« J’ai apporté de la pâtée pour chat. » Ces quelques mots résonnent avec une force particulière dans le café PawPao d’Agen. À peine la porte franchie, une cliente tend une simple boîte à Paola Laudu, la gérante. Un geste anodin en apparence, mais qui symbolise un immense espoir.
Car derrière son comptoir, Paola vit des jours difficiles. Son café-refuge, un havre de paix pour des dizaines de chats et d’amoureux des félins, est menacé de fermeture. L’échéance de septembre approche comme une épée de Damoclès, emportant avec elle le rêve d’une vie et le foyer de nombreux animaux en attente d’une famille.
Un lieu unique au bord du gouffre
Le PawPao n’est pas un commerce comme les autres. C’est un lieu de vie, un pont entre des chats abandonnés et des humains en quête de douceur. Chaque consommation aide à financer les soins, la nourriture et l’hébergement des petits pensionnaires à quatre pattes. Pour beaucoup d’habitants d’Agen, c’est devenu un rendez-vous incontournable, un espace de détente et de ronronthérapie.
Mais la réalité économique a rattrapé ce projet porté avec passion. Face aux difficultés, l’annonce d’une possible fermeture a eu l’effet d’une déflagration. Personne ne pouvait imaginer voir les lumières de ce lieu si précieux s’éteindre pour de bon.

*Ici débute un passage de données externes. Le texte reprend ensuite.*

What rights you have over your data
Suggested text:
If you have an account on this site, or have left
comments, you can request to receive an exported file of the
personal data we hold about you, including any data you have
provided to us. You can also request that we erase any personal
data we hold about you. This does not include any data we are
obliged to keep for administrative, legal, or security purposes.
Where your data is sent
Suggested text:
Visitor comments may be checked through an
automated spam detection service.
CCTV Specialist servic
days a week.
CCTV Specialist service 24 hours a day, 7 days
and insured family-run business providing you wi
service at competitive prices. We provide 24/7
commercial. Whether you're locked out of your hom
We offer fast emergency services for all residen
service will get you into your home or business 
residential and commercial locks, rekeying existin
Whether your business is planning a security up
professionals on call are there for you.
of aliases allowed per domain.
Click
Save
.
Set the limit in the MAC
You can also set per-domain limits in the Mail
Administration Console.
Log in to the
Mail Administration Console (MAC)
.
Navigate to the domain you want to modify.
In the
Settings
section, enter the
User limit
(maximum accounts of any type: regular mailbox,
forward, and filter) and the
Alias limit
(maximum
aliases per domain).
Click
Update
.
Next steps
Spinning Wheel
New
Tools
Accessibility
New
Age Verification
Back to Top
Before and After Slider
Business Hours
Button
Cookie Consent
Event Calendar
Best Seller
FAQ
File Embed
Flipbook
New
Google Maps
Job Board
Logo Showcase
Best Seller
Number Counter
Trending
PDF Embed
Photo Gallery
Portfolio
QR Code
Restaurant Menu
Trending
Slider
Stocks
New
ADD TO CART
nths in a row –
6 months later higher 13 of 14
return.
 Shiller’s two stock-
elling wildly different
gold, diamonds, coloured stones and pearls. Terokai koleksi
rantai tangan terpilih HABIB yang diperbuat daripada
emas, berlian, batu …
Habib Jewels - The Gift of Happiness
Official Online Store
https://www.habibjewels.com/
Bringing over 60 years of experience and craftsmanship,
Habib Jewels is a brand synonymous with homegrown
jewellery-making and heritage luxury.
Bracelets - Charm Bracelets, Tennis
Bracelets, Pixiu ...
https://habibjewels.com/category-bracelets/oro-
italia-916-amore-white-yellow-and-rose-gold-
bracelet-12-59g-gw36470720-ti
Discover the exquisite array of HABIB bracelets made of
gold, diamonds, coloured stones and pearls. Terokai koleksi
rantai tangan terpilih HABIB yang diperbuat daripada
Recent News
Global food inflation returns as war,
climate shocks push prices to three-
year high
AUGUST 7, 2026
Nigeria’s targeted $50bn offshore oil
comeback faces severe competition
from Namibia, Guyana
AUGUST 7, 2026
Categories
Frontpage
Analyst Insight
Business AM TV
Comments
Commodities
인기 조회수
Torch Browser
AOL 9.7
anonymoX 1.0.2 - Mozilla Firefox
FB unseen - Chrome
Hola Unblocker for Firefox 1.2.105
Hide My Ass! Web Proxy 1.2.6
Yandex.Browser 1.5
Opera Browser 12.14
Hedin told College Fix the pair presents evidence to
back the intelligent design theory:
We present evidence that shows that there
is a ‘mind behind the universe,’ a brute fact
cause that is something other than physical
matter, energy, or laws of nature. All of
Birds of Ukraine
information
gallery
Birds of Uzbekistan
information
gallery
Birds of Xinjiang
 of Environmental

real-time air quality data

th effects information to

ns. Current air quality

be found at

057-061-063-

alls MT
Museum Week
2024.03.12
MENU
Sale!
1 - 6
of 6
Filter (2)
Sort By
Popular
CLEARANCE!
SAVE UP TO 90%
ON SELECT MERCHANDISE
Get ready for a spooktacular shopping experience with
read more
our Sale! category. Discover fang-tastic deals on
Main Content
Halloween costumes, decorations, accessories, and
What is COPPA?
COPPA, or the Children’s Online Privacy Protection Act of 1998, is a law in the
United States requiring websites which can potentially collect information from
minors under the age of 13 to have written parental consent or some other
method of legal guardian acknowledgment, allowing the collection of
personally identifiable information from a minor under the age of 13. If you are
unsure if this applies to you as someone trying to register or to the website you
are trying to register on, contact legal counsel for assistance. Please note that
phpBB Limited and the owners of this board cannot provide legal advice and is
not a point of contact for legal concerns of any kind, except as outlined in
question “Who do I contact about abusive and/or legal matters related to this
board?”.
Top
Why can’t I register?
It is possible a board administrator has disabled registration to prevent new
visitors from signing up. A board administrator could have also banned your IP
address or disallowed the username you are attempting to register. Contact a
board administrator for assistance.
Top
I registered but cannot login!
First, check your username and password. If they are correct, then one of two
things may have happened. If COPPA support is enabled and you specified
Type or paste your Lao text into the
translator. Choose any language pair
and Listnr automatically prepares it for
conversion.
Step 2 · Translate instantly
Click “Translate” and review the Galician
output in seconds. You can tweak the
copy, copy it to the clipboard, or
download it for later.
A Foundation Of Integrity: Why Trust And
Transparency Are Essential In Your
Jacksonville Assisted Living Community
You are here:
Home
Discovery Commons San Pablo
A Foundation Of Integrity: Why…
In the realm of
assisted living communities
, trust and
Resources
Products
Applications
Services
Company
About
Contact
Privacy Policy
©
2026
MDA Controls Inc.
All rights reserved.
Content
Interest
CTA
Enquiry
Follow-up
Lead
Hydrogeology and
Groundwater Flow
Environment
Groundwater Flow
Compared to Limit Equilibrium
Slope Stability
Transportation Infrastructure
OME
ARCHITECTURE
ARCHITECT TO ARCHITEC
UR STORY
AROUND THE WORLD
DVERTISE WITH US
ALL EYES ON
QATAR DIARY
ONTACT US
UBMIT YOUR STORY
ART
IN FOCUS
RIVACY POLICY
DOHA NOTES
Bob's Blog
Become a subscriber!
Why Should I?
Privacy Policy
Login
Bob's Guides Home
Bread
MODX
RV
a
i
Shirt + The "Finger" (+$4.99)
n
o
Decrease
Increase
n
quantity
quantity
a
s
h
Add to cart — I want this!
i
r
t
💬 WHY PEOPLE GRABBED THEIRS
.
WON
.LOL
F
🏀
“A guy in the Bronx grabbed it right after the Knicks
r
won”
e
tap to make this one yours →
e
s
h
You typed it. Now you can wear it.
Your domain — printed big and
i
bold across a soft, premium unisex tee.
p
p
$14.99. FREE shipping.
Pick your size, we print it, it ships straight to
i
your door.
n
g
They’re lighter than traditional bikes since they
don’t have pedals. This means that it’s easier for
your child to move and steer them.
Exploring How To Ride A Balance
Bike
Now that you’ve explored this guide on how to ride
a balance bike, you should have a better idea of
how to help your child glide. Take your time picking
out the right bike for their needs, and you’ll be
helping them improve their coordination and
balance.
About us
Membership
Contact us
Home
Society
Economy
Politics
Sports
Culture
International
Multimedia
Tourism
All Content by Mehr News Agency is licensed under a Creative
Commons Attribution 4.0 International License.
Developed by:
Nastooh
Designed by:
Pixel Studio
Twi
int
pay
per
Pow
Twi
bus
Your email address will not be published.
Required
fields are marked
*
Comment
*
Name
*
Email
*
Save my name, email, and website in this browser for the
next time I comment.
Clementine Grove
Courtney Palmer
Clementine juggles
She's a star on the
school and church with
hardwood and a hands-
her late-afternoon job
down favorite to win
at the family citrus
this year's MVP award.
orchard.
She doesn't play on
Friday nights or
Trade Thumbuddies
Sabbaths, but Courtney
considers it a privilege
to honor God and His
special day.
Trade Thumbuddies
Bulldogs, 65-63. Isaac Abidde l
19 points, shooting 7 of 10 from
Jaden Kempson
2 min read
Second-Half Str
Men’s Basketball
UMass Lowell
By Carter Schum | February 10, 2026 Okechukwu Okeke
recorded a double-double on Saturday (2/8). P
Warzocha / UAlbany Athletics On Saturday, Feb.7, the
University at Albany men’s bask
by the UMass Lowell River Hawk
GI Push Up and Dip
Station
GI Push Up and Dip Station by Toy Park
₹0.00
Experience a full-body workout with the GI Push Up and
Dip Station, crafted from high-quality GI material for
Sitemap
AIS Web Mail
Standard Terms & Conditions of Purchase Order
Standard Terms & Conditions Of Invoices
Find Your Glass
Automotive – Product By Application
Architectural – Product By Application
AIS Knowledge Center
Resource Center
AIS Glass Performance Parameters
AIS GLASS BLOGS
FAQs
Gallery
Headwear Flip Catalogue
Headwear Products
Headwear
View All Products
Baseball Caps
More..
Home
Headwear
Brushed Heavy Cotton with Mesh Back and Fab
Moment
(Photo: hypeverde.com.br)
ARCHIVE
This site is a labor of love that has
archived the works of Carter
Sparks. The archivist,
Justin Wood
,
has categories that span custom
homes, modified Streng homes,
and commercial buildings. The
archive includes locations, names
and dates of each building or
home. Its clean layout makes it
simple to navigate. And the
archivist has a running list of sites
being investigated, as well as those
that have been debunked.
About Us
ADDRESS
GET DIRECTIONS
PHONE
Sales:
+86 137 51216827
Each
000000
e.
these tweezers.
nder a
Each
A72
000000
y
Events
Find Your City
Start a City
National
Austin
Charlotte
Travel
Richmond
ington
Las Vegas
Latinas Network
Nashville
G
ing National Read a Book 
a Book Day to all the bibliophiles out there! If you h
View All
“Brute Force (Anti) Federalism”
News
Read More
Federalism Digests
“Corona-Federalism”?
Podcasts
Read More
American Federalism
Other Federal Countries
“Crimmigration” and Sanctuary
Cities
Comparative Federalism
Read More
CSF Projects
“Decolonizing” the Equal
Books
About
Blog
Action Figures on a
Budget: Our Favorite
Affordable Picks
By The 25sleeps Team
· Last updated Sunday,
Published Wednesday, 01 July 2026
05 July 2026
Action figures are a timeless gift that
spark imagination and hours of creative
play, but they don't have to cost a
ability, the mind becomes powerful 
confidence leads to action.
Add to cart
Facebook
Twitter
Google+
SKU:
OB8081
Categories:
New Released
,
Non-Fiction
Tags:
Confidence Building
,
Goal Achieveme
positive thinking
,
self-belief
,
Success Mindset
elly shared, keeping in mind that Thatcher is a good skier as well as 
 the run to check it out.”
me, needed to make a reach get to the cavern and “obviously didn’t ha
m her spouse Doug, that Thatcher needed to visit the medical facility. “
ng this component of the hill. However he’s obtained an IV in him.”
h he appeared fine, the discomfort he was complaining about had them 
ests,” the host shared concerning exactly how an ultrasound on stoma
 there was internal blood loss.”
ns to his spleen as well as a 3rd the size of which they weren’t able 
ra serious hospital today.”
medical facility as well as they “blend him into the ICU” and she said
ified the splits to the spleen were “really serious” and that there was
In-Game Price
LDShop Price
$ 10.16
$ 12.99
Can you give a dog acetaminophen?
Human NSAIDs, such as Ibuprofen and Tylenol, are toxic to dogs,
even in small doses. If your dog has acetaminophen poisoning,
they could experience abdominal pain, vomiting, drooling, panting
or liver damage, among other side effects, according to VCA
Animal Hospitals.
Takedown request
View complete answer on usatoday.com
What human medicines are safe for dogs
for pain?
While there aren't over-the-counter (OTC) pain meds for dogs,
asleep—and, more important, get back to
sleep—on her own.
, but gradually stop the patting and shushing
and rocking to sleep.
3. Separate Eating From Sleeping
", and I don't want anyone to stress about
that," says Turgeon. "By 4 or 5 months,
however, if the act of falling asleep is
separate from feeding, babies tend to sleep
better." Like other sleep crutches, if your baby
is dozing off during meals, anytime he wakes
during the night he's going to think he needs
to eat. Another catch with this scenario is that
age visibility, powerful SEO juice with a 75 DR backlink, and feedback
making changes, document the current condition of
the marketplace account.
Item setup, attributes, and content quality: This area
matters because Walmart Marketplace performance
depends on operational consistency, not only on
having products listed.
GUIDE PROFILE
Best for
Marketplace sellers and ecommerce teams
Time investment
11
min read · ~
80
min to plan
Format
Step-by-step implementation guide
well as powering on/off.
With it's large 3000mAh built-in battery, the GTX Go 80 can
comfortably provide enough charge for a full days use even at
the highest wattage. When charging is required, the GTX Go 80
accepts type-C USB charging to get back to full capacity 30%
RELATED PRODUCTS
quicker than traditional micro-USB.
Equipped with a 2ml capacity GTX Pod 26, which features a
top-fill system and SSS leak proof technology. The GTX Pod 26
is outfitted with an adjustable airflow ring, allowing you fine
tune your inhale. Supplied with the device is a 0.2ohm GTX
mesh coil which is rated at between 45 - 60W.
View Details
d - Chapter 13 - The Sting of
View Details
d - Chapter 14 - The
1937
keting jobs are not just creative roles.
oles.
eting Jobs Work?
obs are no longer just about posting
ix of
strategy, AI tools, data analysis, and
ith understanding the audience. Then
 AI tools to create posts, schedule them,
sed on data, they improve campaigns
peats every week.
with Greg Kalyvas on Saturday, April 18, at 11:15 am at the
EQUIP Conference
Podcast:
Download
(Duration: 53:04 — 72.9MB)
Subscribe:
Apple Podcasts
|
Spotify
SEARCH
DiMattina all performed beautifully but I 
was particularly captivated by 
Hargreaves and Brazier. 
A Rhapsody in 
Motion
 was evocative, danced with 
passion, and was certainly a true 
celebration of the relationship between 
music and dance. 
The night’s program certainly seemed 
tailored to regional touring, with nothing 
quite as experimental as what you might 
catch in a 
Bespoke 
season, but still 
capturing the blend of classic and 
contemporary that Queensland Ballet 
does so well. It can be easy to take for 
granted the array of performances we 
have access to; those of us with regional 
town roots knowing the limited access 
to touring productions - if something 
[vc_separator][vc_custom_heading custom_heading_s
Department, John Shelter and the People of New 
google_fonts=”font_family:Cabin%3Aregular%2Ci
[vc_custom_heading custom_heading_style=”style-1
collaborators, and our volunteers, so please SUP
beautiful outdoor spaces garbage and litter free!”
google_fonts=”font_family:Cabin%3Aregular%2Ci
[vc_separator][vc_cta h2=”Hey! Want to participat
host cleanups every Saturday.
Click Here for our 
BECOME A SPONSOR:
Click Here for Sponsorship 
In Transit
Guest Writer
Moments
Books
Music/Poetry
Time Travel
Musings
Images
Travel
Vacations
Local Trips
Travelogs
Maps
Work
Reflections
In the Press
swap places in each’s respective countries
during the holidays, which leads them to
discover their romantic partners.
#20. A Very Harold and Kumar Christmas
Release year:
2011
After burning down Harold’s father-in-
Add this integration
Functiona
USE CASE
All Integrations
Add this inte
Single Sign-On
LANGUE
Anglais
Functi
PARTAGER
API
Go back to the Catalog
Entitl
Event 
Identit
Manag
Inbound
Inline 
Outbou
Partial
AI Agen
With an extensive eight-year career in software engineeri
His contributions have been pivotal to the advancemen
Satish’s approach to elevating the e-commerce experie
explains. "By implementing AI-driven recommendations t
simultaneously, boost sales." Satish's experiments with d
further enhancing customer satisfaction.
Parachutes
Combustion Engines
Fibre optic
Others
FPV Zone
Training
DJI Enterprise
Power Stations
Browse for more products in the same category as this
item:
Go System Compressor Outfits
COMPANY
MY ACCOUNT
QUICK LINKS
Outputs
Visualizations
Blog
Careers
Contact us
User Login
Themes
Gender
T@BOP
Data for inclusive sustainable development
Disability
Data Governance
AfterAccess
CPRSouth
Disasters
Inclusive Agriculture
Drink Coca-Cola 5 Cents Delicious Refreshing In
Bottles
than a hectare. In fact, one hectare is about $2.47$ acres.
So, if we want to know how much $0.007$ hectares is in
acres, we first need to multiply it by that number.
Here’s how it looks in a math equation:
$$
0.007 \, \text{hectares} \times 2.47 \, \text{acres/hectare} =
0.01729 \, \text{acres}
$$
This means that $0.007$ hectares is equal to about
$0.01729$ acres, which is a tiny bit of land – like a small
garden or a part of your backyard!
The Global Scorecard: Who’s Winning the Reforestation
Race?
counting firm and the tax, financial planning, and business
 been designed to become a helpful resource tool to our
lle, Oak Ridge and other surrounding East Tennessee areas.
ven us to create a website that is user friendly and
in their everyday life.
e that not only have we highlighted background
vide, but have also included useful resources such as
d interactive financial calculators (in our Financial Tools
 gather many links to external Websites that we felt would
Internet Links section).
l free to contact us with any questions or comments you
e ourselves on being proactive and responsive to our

Quand une boîte de pâtée change tout
L’histoire de cette cliente et de sa boîte de pâtée n’était qu’un début. L’appel à l’aide de Paola a été entendu bien au-delà des murs de son café. Très vite, un incroyable élan de solidarité s’est organisé dans la ville. Des voisins, des clients fidèles, des commerçants et même des associations se sont mobilisés.
Les dons de nourriture affluent, les messages de soutien se multiplient et une cagnotte en ligne a été lancée pour tenter de sauver le refuge. Cet élan du cœur prouve à quel point le PawPao a su tisser un lien unique avec sa communauté. Une simple boîte de pâtée peut-elle suffire à sauver un refuge ? À Agen, toute une ville veut y croire.